Read the ad! See the movie!
We all know the impact of the above 1975 movie on Hollywood, how it ushered in the era of movie blockbusters that have given us more busts than blockbusters over the years. Less widely noted, however, is the impact of the one below.
What? Am I serious? That miserable 1978 sequel that gave us with nothing, not even the simple satisfaction of seeing Murray "We're not closing the beaches!" Hamilton end up as a shark snack? Yet, in it's own way, "Jaws 2" was just as much a harbinger of things to come as its predatory predecessor. And it all started right here:
Yes, before Roy Scheider took his second dip into those shark-infested waters, taglines -- those pithy pearls of advertisingspeak -- were used only sporadically on movie posters.
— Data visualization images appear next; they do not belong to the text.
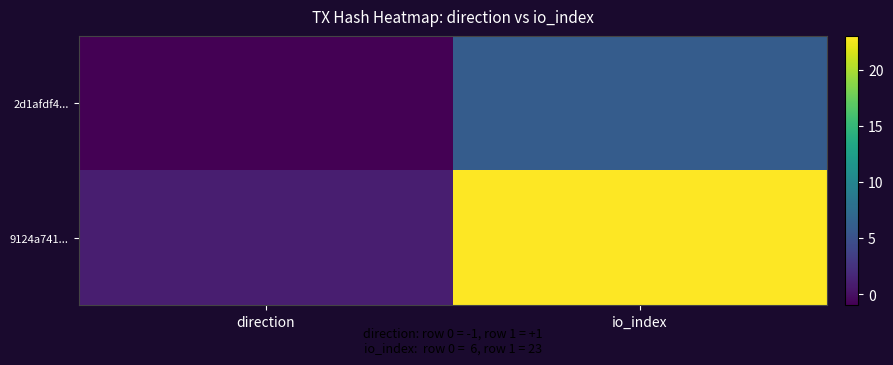

Reading right to left, extract all data points from this chart.

2d1afdf4...: io_index=6	direction=-1
9124a741...: io_index=23	direction=1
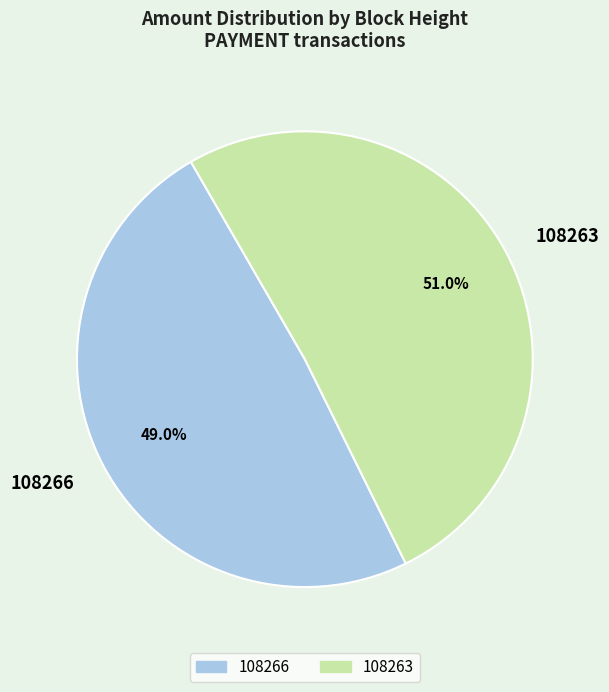

To the nearest percent, what percentage of the pie is 108263?

51%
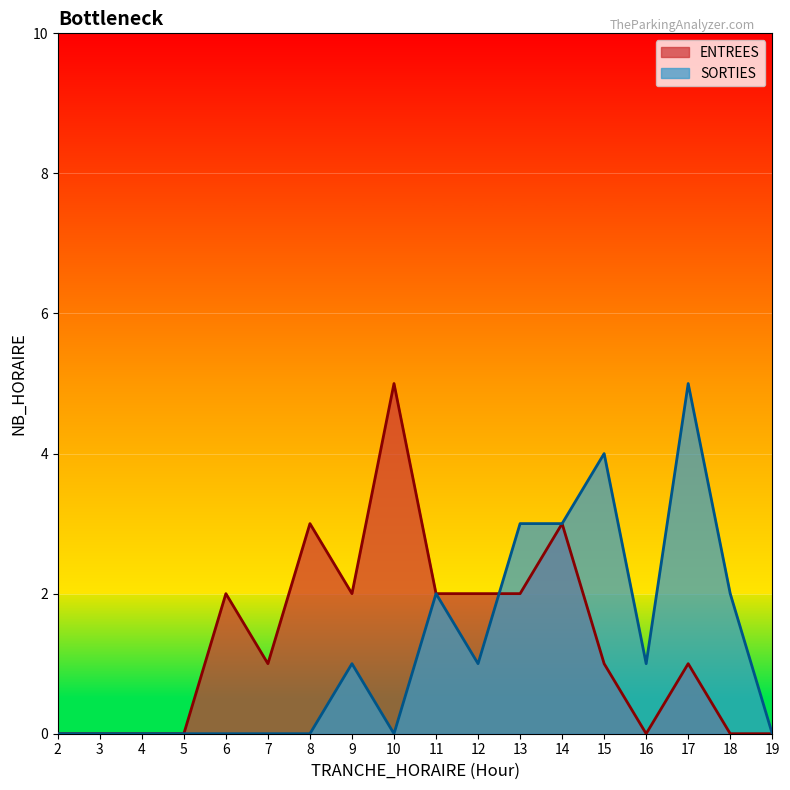

True or false: ENTREES and SORTIES cross at least once.

True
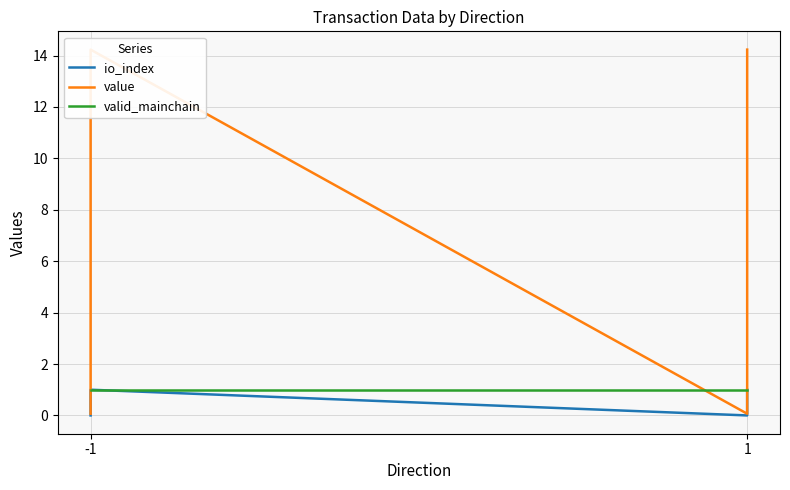

Reading left to right, extract all data points from this chart.

io_index: 0.0	1.0	0.0	1.0
value: 0.1	14.2	0.1	14.2
valid_mainchain: 1.0	1.0	1.0	1.0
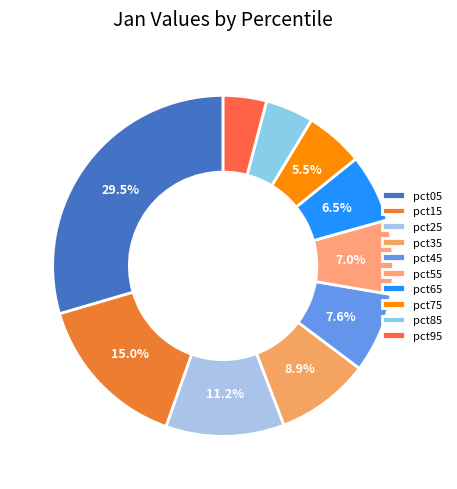

Does pct45 account for over 50% of the chart?

No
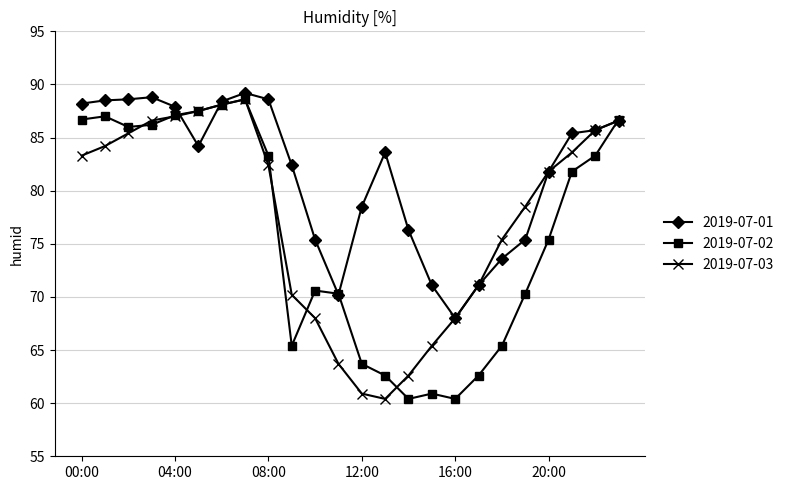

Rank the series by their average value, from highest to lowest.

2019-07-01, 2019-07-03, 2019-07-02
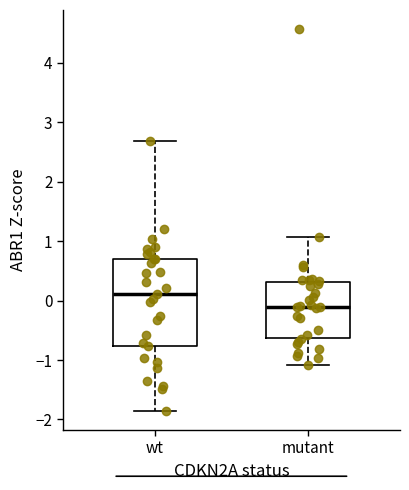

Reading left to right, read every box against the y-axis: the position of its median line, the range the box covers, and the ends of its whiskers. The values are not printed on the chart, so give them approximately, as read against the axis.

wt: median 0.1, box -0.8 to 0.7, whiskers -1.9 to 2.7
mutant: median -0.1, box -0.6 to 0.3, whiskers -1.1 to 1.1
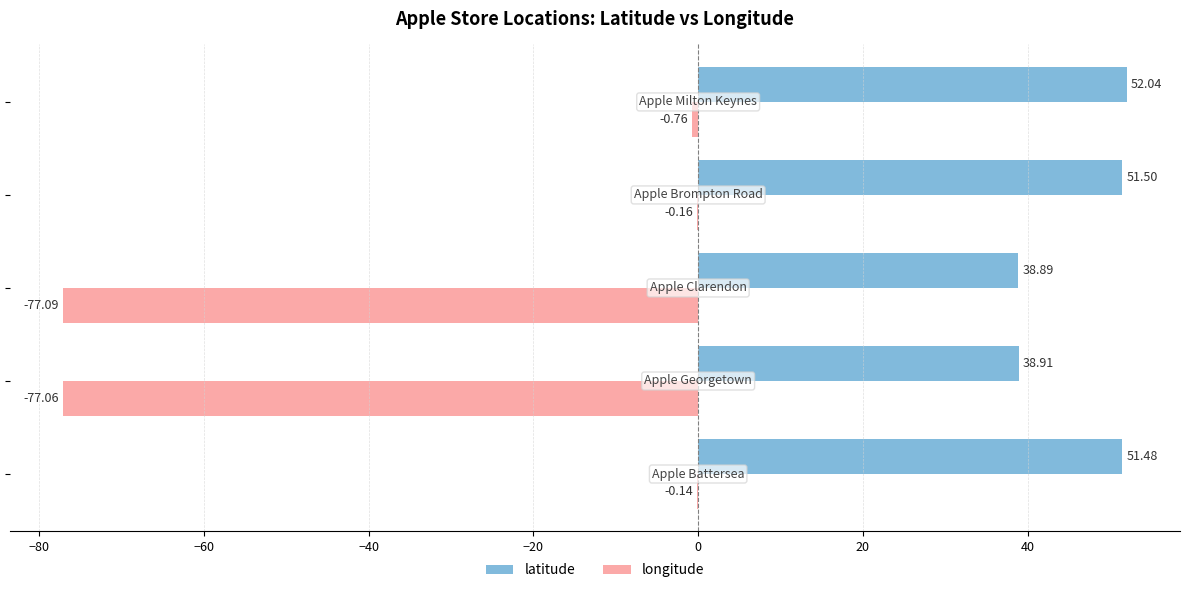

Which series has the largest total across all categories?

latitude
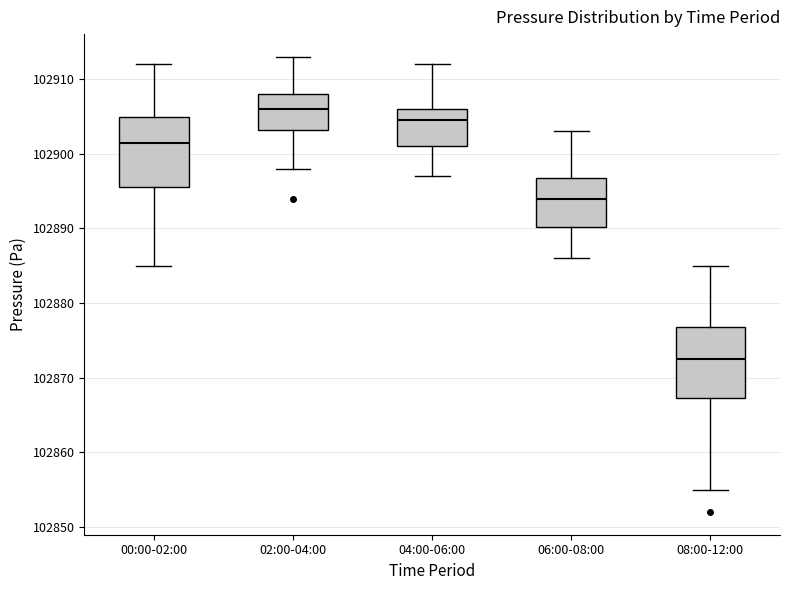

Reading left to right, read every box against the y-axis: the position of its median line, the range the box covers, and the ends of its whiskers. The values are not printed on the chart, so give them approximately, as read against the axis.

00:00-02:00: median 102902, box 102896 to 102905, whiskers 102885 to 102912
02:00-04:00: median 102906, box 102903 to 102908, whiskers 102898 to 102913
04:00-06:00: median 102905, box 102901 to 102906, whiskers 102897 to 102912
06:00-08:00: median 102894, box 102890 to 102897, whiskers 102886 to 102903
08:00-12:00: median 102873, box 102867 to 102877, whiskers 102855 to 102885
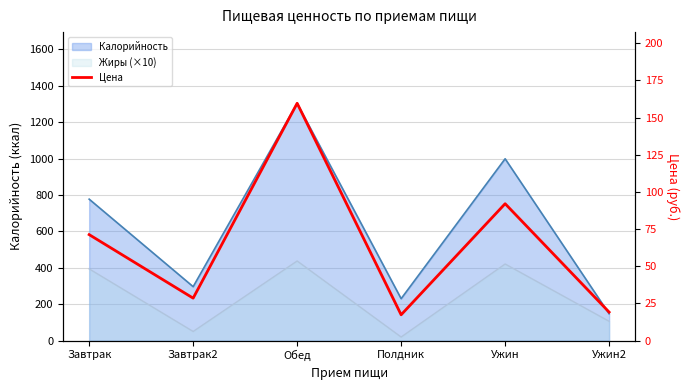

Is it true that the value at Завтрак2 is 38.7?

False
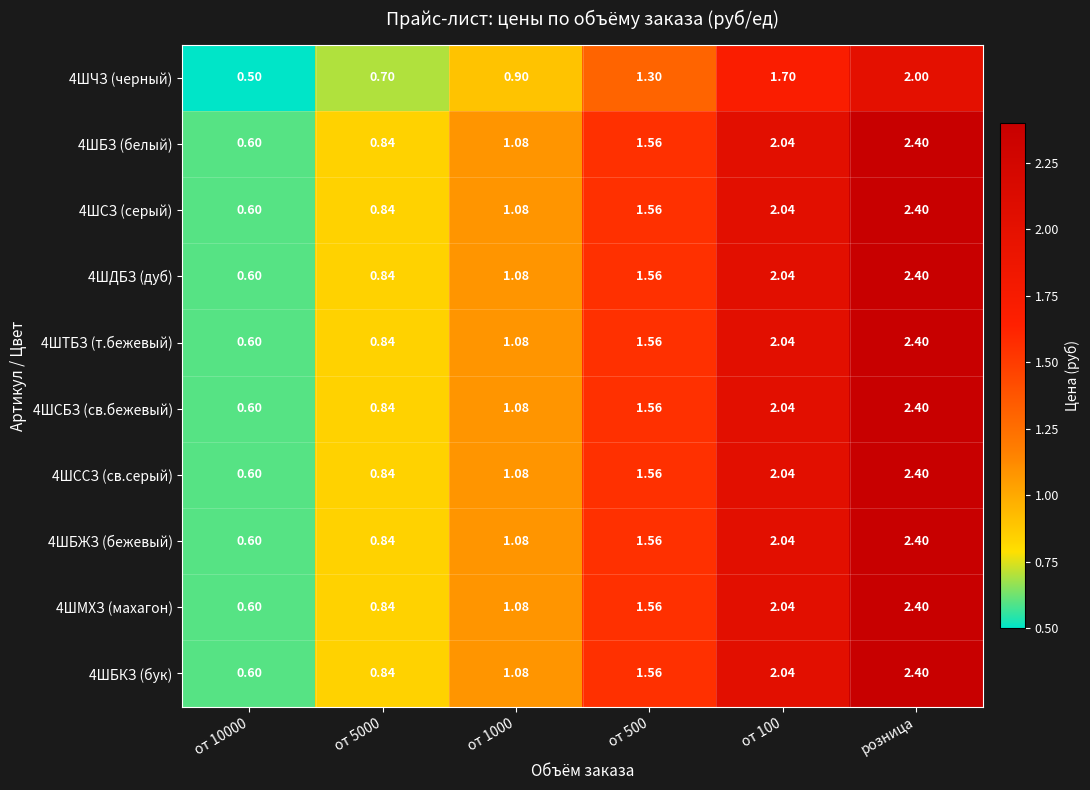

Is the value of 4ШМХЗ (махагон) at от 5000 greater than the value of 4ШСБЗ (св.бежевый) at от 1000?

No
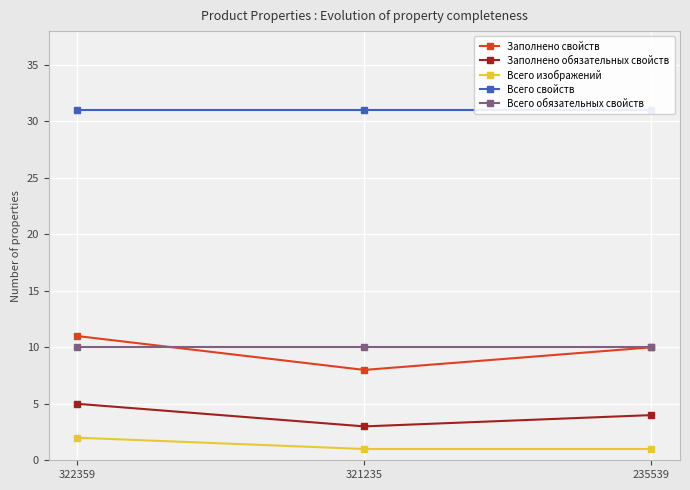

Reading left to right, extract all data points from this chart.

Заполнено свойств: 322359=11	321235=8	235539=10
Заполнено обязательных свойств: 322359=5	321235=3	235539=4
Всего изображений: 322359=2	321235=1	235539=1
Всего свойств: 322359=31	321235=31	235539=31
Всего обязательных свойств: 322359=10	321235=10	235539=10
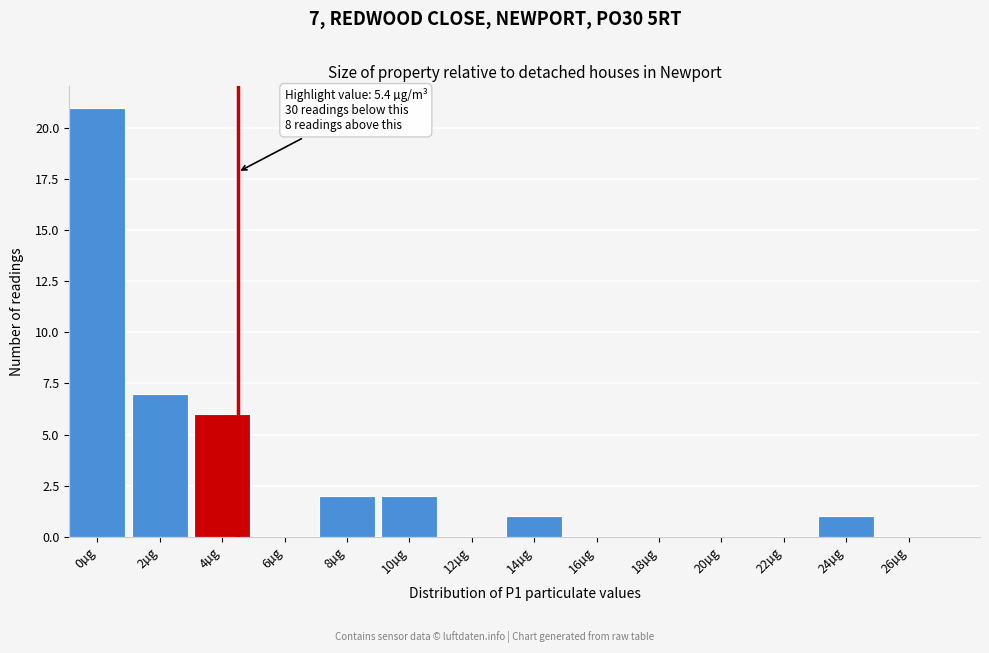

Reading left to right, list all the values displayed in this chart.

0µg=21	2µg=7	4µg=6	6µg=0	8µg=2	10µg=2	12µg=0	14µg=1	16µg=0	18µg=0	20µg=0	22µg=0	24µg=1	26µg=0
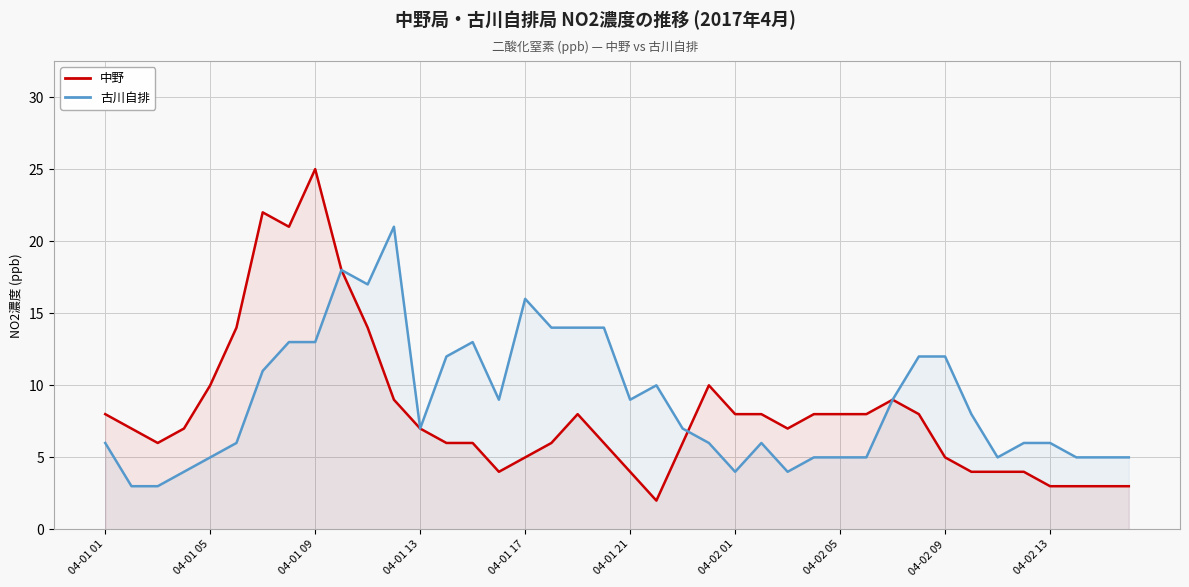

List the series in order of their overall mean, highest first.

古川自排, 中野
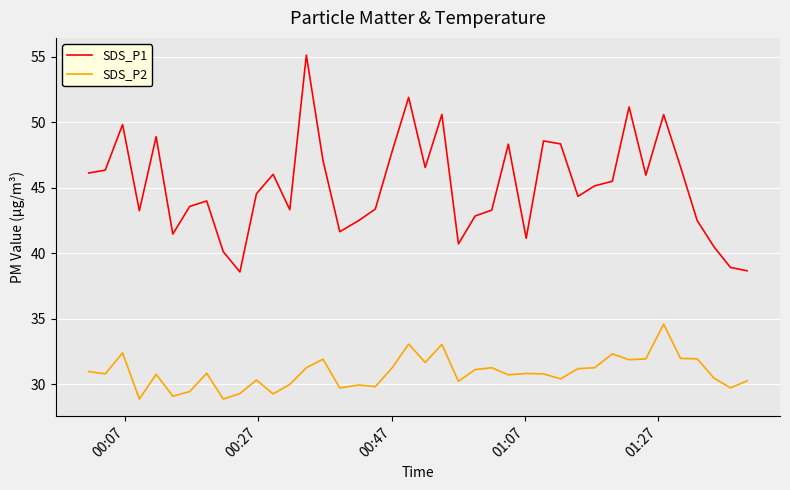

In SDS_P2, how many points are higher than both neighbors (excluding endpoints)?

12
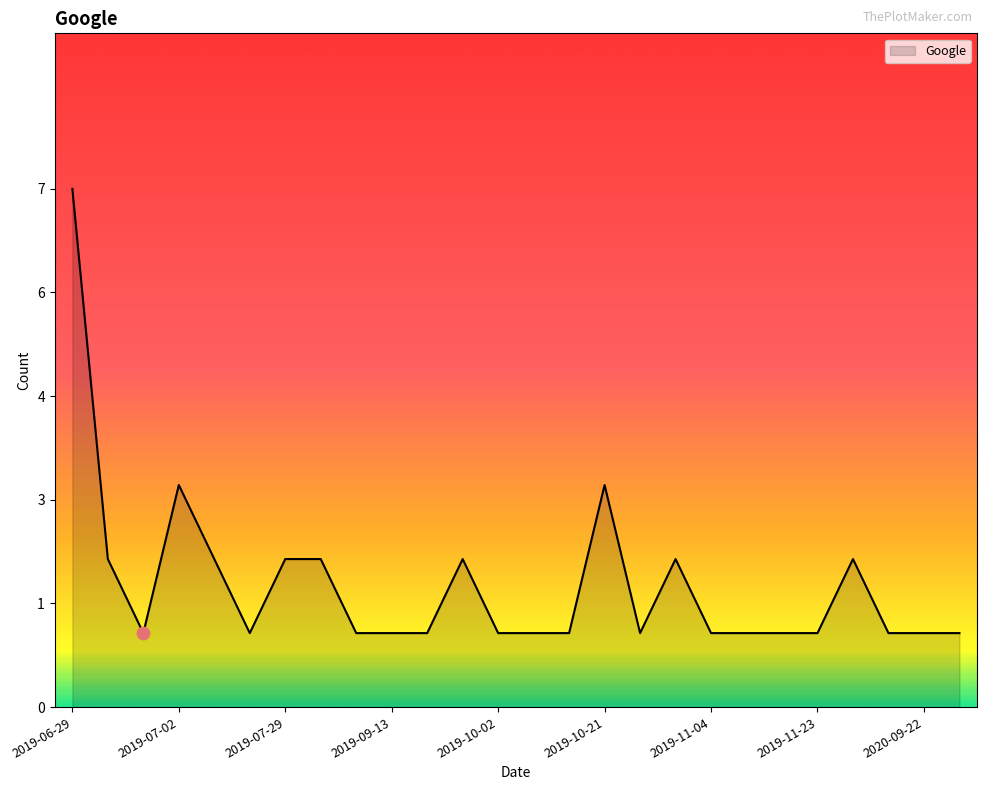

Is this an area chart (filled region under the line)?

Yes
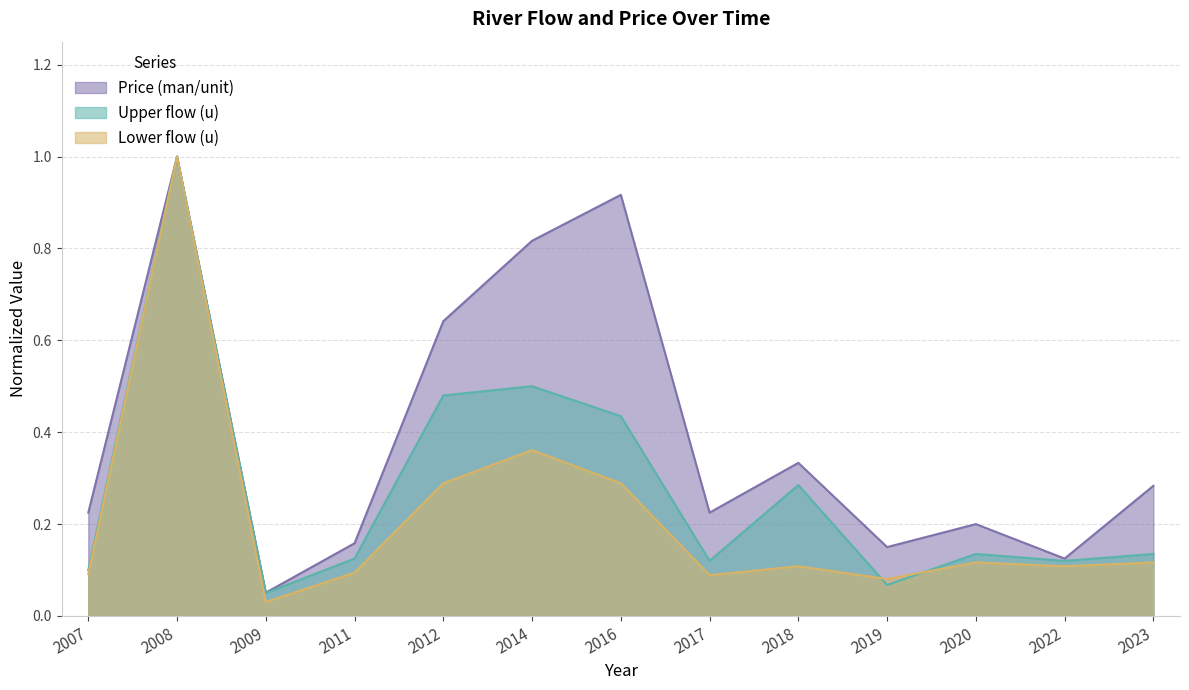

At which label is Price (man/unit) closest to 0?

2009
Mostly, it was just flat-footed copy like what you find at the top of the first "Jaws" poster -- if there was any ad copy at all. Sure, there were exceptions, but nothing before "Just when..." soaked into the public consciousness quite like it. It didn't just launch a thousand parodies (probably beginning with "Just when you thought it was safe to go back in the theatre..."), it inaugurated a subtle change in movie marketing. Like shaving cream, toothpaste and laundry detergent, movies could be sold with little more than catchy themeline.
A year later, when the first "Alien" poster was released with its own unforgettable line ("In space, no one --" Do I really have to tell you the rest?), there was no turning back. In fact, today, it seems entirely possible that studios are spending more time writing the themeline than the movie itself.